**What you are asked to do:**
Please find all lines in the data that hold the string "frame" and copy them.

Source data
================
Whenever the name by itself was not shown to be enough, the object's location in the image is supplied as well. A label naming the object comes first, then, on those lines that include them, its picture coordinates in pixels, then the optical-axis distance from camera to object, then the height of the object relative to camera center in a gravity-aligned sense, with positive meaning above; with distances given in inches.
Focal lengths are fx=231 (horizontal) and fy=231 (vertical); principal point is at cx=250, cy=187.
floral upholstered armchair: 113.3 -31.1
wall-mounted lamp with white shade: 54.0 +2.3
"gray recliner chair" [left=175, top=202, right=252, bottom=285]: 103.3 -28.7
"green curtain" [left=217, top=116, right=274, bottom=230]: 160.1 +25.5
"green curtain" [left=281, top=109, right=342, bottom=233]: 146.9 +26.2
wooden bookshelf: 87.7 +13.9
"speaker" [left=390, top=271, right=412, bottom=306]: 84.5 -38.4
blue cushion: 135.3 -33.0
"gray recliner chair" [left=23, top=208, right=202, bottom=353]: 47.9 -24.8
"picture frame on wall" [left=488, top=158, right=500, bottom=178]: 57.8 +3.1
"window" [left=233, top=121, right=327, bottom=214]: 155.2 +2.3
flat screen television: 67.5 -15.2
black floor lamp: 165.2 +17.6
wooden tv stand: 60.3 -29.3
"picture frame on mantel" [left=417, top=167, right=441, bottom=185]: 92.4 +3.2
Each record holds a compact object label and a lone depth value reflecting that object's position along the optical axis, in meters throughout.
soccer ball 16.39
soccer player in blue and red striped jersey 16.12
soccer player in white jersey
================
**Output for this task:**
"picture frame on wall" [left=488, top=158, right=500, bottom=178]: 57.8 +3.1
"picture frame on mantel" [left=417, top=167, right=441, bottom=185]: 92.4 +3.2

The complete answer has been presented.